Cette nouvelle Constitution espagnole donnait d'amples pouvoirs aux Cortes réduisant le rôle du Roi au Pouvoir Exécutif, proclamait la souve­raineté nationale, décrétait la liberté de la presse et d'expression, abolis­sait l'Inquisition ; établissait la parité entre les colonies et la métropole quant à leur représentativité aux « Cortes » et la distribution d'emplois administratifs ; supprimait la préhende ecclésiastique, réduisait les dîmes ; abolissait les ordres monastiques et la Compagnie de Jésus.

Sans aucun doute, ces victoires maçonniques résonnèrent dans les pays du Continent américain en réaction contre les systèmes imposés par la conquête. Personne n'ignore que Simon Bolivar, José Martin, Sucre et Hidalgo, entre autres, étaient imprégnés des enseignements de la Révolu­tion Française, non seulement par la connaissance des grands ouvrages des penseurs français, mais aussi par leur intégration et participation à la grande fraternité maçonnique de leur époque qui était imbue des idéaux de Liberté, Egalité, Fraternité. Comme exemple, rappelons-nous le Congrès de Chilpancingo, réalisé en 1813 dans mon pays proclama le 22 octobre de cette année là la première Constitution mexicaine, laquelle nomma notre frère Morelos, Chargé du Pouvoir Exécutif ; qui abolit l'esclavage ainsi que les distinctions de caste, abroge les impôts indivi­duels sur les Indiens, et établit le système représentatif national, la sépara­tion des trois pouvoirs, la liberté d'expression, le fait que la souveraineté émane du peuple, que la loi est l'expression de la volonté générale et que le bonheur est constitué par la jouissance de l'Egalité, la Sécurité, la Pros­périté et la Liberté, droits fondamentaux de l'Homme en Société.

Donc, s'il est certain que la Fraternité s'est générée progressivement au sein de la Franc-Maçonnerie, il n'y a aucun doute qu'il était indispensable que cet idéal se propageat avec les libéraux et les maçons aux grands mou­vements sociaux universels. Nous devons par conséquent admettre que l'idée de Fraternité en Amérique, naît conjointement avec les idées de lutte pour l'indépendance et la souveraineté de nos nations, ainsi que pour l'établissement, avec le temps d'un système laïque qui nous a permis d'évincer définitivement l'ingérence du Clergé politique des nations et de leurs gouvernements pour obtenir la liberté de conscience, d'expression et de Foi, seul chemin pour développer la formation de l'homme nouveau américain. Il faut reconnaître donc que l'origine maçonnique et française de la Fraternité en Amérique est un phénomène historique qui est à l'ori­gine de la naissance de la maçonnerie en Europe, selon certains auteurs, ici même à Strasbourg et que pour des raisons économiques propres aux nouveaux systèmes politiques fut projeté jusqu'en Amérique Latine pour donner un sens et une bannière à sa lutte pour l'indépendance. C'est donc bien un phénomène de caractère universel qui surgit grâce au développe­ment de la pensée et de l'intellect de l'Homme, de sa décision d'être libre et capable de construire son propre destin, parce que nous avons vécu dans le perpétuel désir d'en finir avec les guerres et atteindre les droits les plus sacrés de chaque nation.
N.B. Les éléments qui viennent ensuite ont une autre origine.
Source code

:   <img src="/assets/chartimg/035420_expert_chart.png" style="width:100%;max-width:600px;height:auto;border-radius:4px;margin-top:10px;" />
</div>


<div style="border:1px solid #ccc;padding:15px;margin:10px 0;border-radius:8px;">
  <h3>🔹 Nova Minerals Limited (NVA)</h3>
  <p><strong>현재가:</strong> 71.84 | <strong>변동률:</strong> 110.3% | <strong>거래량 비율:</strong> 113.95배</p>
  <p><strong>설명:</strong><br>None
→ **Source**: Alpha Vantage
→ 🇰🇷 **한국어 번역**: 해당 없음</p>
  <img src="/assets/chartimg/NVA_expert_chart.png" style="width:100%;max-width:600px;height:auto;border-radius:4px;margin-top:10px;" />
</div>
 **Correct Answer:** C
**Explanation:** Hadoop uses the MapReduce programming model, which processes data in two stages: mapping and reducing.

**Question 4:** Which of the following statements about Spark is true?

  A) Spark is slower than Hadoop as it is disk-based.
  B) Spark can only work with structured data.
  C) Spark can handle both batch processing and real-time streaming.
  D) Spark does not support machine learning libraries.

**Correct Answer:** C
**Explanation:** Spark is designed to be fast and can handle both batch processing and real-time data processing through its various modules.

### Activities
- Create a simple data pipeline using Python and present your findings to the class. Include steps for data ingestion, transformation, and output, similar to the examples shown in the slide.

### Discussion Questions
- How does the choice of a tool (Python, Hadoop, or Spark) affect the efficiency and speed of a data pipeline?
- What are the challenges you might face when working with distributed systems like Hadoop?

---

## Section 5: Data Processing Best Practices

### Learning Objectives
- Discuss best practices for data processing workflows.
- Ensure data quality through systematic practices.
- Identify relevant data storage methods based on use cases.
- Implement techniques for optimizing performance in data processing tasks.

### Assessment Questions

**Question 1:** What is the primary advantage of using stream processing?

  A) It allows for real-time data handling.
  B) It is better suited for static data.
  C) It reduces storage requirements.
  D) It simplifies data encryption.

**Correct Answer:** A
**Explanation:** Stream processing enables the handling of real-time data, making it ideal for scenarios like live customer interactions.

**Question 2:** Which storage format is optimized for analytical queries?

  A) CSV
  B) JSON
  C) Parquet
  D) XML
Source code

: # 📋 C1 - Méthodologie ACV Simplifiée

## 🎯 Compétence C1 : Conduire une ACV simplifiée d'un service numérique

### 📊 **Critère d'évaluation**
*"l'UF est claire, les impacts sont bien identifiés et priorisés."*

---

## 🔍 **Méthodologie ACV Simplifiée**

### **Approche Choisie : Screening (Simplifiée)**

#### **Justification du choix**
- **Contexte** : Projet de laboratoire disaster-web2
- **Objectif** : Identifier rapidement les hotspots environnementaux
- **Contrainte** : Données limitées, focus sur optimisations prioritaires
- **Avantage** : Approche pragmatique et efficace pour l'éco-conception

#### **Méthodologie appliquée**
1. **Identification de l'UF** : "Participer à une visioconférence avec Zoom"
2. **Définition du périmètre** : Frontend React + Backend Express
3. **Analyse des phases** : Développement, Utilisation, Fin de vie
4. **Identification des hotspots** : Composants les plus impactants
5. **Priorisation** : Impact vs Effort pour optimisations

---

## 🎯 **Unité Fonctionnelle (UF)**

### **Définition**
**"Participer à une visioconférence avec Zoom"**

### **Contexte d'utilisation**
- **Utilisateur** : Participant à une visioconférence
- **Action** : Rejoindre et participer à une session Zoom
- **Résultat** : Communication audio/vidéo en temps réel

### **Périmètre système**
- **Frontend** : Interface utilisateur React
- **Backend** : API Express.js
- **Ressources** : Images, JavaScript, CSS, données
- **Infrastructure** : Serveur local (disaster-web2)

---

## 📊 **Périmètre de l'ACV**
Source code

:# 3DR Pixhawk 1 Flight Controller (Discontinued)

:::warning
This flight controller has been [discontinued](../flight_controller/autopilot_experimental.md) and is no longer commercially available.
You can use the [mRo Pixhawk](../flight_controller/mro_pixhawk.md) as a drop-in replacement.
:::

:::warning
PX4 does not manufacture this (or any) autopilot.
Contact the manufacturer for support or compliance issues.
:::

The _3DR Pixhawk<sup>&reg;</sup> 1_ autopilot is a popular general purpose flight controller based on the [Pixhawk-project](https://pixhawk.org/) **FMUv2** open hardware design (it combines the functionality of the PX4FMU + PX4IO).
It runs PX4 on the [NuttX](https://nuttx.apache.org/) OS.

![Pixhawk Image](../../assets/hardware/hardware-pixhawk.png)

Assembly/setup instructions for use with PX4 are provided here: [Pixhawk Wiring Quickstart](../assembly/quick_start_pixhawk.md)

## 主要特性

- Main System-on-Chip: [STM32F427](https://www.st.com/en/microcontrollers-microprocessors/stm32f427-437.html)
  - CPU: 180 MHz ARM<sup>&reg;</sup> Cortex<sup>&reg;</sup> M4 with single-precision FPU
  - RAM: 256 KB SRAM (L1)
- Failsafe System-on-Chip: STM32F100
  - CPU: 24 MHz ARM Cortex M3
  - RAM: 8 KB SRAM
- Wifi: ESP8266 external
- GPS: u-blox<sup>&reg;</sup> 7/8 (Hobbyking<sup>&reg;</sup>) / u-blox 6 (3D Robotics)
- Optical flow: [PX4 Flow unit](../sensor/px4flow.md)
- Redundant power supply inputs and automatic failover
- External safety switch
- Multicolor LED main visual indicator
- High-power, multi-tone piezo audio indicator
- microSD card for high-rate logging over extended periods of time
En vérité, la philosophie apparut en la vieille Grèce et nous sommes encore à nous poser la question de savoir si la matière est antérieure à la pensée, si la nature est antérieure à l'homme. Si au contraire, la pensée précède la matière, en conséquence, l'homme serait étranger à la nature et son apparition s'expliquerait uniquement par la volonté d'un être surna­turel. La Franc-Maçonnerie peut continuer à philosopher sur ce problème historique mais le monde d'aujourd'hui est différent de celui d'hier, de celui de la vieille Grèce, de celui des cultures assyriennes, sumériennes, babyloniennes et égyptiennes et à celles qui apparurent dans les siècles antérieurs du nôtre.

Aujourd'hui, le monde présente une ambivalence sociale au milieu de deux systèmes qui se disputent la domination de l'humanité. Les deux uti­lisent les progrès de la science et de la technologie selon leur convenance pour obtenir le pouvoir absolu.

Cependant, l'organisation sociale de nos pays adopte un certain nombre de mesures de caractères économique et politique que l'on ne doit pas sous-estimer. De plusieurs façons, il semblerait que l'homme ne trouve plus son chemin et s'est converti en destructeur de son propre destin, de son environnement, de ses possibilités d'hériter une société harmonieuse et juste où brillerait la Fraternité.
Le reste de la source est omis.